Literally, the specificity for training an AI will be customized down to individual companies and optimized for very specific tasks.

So when I see something like Dramatron, I can envision how easy it would be to replicate this technology for thousands of different applications. We’ll see a lot of that happening in 2023.

The blockchain industry is self-regulating…

Coinbase just made a big announcement.

The giant cryptocurrency exchange is recommending that anyone holding U.S. dollar stablecoin Tether (USDT) switches to U.S. Dollar Coin (USDC). And Coinbase is even offering to make this switch for its customers at no cost. That’s how serious it is about this.

I’ve been sharing my concerns about Tether this year in The Bleeding Edge. In fact, just last month, I warned that it could be the next to collapse.

That’s because Tether doesn’t maintain a one-to-one backing for USDT. Instead, it only holds 82% of its assets in cash and cash equivalents.

This leaves 18% of USDTs potentially “backed” with risk assets. But Tether hasn’t disclosed exactly what those assets are.

Meanwhile, USDC is fully backed one-to-one with cash and cash equivalents. There’s no leverage or risk assets at all.

So the fact that Coinbase is launching a zero-fee service to convert USDT to USDC on behalf of its customers means that it must be concerned about USDT’s structure and underlying assets. Keep in mind that Coinbase will incur some costs by doing this… so it must feel strongly about USDT’s risk.

To me, this is one of the biggest players in the blockchain industry working in a self-regulating manner. That’s healthy.

And we should also note that Coinbase is helping facilitate this migration out of USDT in an orderly fashion. This helps ensure that there’s no moment of collapse where everybody rushes to liquidate their USDT at the same time.

This is a great move. While Coinbase is incurring a cost to do this, it will benefit the entire industry and hopefully help to avoid another collapse. I think we’ve had more than enough excitement this year.

Additionally, this bodes well for my prediction that USDC will overtake Tether as the world’s No. 1 U.S. dollar stablecoin.

Tether currently has a market cap of just under $66 billion. USDC’s market cap is just over $45 billion. So, the gap’s already narrow. Given the current direction, I suspect USDC will overtake USDT before next year is out.

Uber’s surprise announcement…

We’ll wrap up today with a surprise move from Uber.

Last month, we talked about how the ride-hailing giant has a 10-year deal in place with Motional to launch autonomous robotaxi services. If we remember, Motional is the joint venture between auto tech company Aptiv and South Korean conglomerate Hyundai.

At the time, we talked about how we would find out which cities Uber is targeting for its self-driving services in 2023. As it turns out, we didn’t have to wait that long.

Uber just announced that its first robotaxi service will launch in Las Vegas, Nevada. This makes perfect sense. Lyft already has its own autonomous driving service running there as well in partnership with Motional.

And like Lyft, Uber’s customers will get to choose whether they want a robotaxi or a regular driver. When people open the app, it will present that choice and the pricing differential between them.

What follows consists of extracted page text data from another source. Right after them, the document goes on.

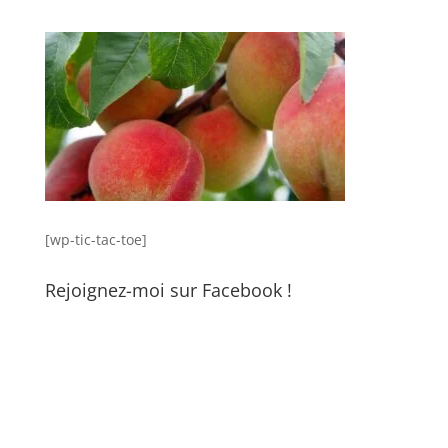
[wp-tic-tac-toe]
Rejoignez-moi sur Facebook !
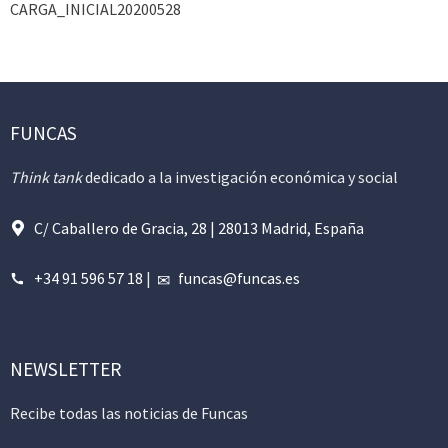
CARGA_INICIAL20200528
FUNCAS
Think tank
dedicado a la investigación económica y social
C/ Caballero de Gracia, 28 | 28013 Madrid, España
+34 91 596 57 18
|
funcas@funcas.es
NEWSLETTER
Recibe todas las noticias de Funcas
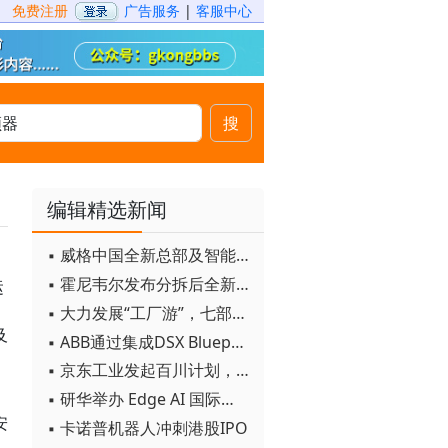
免费注册
广告服务
|
客服中心
搜
编辑精选新闻
▪ 威格中国全新总部及智能工厂启用
▪ 霍尼韦尔发布分拆后全新品牌：霍尼韦尔科技与霍尼韦尔航空航天
运
▪ 大力发展“工厂游”，七部门联合发文！
及
▪ ABB通过集成DSX Blueprint AI基础设施，扩大与英伟达的合作
▪ 京东工业发起百川计划， 构建工业大模型新生态
▪ 研华举办 Edge AI 国际论坛
安
▪ 卡诺普机器人冲刺港股IPO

At first, Uber wants to have a safety driver in the front seat of its robotaxis. Then it will eventually remove the safety driver as it gets comfortable with the service that Motional provides.

Now that the two largest ride-hailing services in the U.S. have launched their autonomous riding-hailing services, it’s all about scaling now to other metropolitan areas. 

With each successful deployment of the technology, the industry will be building a track record that will be useful for gaining approvals in new metropolitan areas.

2023 is the year in which these services go mainstream in many cities across the country.